THREE tsikamutandas were arrested in Gweru’s Central Business District (CBD) yesterday after they were found with a puff adder while on their way to a “cleansing ceremony” in Shurugwi.
Travellers, traders and touts first ran for dear life when the snake was discovered by police in a bag at around 9.30AM.
They later trickled back to get a glimpse of the venomous snake.
Midlands police spokesperson Inspector Joel Goko said police asked to search bags that were in possession of the men from Sanyati in Gokwe North.
The snake was found in one of the bags.
The police spokesperson said a fourth suspect, who is the suspected ring leader of the tsikamutandas and identified only as Sekuru Munyaradzi, managed to escape from the scene.
Insp Goko said the four were on their way to Shurugwi for witch-hunting exercises in unnamed villages.
“We arrested Tinei Ndanga, 25, Tapiwa Pfunye, 32, and Vengesai Gomera who were found in possession of a live snake in one of their bags.
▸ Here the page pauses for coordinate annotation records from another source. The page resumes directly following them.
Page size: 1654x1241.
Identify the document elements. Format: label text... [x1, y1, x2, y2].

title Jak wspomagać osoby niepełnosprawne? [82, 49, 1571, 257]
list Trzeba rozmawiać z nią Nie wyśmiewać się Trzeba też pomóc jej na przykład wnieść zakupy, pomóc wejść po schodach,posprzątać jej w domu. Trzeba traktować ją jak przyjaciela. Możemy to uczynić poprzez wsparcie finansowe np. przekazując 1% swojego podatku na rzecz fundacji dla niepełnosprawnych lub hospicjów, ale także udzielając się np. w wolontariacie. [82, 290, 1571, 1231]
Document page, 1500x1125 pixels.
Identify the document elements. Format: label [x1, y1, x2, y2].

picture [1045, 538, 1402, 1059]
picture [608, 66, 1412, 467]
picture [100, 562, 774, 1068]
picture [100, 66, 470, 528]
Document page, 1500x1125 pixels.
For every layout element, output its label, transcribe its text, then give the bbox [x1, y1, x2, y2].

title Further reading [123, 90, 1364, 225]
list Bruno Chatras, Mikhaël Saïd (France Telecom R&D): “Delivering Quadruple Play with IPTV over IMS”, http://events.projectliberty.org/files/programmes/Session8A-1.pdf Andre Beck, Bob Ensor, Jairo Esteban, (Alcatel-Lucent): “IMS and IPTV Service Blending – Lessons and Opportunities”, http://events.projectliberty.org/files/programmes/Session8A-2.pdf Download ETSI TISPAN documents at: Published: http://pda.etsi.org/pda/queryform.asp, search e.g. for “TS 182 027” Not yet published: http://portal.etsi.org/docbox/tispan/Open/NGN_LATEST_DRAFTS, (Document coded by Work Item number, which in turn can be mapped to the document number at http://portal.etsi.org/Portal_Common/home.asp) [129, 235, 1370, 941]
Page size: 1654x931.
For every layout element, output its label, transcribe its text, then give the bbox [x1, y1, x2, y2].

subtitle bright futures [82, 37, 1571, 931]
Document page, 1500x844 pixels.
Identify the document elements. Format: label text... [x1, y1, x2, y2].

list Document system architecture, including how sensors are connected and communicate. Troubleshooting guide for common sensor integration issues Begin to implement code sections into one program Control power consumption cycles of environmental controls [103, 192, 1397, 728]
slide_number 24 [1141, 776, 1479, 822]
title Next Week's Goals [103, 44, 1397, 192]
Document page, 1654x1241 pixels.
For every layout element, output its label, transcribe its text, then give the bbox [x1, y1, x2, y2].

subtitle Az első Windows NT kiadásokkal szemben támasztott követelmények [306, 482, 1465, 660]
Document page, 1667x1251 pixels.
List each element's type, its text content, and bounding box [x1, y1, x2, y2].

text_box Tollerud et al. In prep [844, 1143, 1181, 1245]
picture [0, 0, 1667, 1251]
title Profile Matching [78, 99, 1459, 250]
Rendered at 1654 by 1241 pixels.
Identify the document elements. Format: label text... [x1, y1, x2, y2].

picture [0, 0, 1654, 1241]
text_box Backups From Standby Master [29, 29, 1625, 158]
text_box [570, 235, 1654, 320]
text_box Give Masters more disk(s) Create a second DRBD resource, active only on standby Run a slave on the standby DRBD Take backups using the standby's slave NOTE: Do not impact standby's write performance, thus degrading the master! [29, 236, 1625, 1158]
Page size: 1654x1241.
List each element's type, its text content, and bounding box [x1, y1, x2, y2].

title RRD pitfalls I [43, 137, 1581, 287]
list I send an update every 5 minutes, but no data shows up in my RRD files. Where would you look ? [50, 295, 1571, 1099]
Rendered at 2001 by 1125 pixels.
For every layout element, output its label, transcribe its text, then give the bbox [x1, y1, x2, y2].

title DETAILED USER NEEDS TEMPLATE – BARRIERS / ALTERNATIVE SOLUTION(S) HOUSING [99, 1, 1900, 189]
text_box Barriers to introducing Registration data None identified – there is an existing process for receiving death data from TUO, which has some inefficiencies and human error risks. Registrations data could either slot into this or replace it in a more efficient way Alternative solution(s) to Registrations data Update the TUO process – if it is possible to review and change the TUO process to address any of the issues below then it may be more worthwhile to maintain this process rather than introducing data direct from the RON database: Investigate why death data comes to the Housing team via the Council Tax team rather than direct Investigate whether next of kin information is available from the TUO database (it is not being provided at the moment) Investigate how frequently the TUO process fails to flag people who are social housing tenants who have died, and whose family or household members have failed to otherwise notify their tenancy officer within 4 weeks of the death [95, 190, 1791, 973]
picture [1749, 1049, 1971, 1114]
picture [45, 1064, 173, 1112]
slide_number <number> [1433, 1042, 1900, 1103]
The trio was at Shurugwi turn off opposite Cathedral Hall when police on patrol approached them and asked to search their bags,” he said.
Two suspects bolted away from the scene and were arrested after they were chased by the police. On opening their bags, the police discovered the live snake – a puff adder and immediately arrested them.”
When The Chronicle visited the scene at around 10AM, police officers were having trouble controlling the crowd that had gathered to catch a glimpse of the snake.
The three suspects said the snake belonged to Sekuru Munyaradzi, their leader who fled when police started searching the bags.
“The snake belongs to our group leader Sekuru Munyaradzi who is a traditional healer. He ran away when he saw the police searching our bags. He just asked me to carry the bag and he never told me that there was a snake inside,” said Gomera.
“We were on our way from Gokwe to Shurugwi to perform witch hunting exercises where Sekuru had been invited.”
The discovery of the snake raised suspicions that it was going to be planted at targeted homesteads to accuse villagers of being “witches”.
The tsikamundas demand payment for their cleansing ceremonies.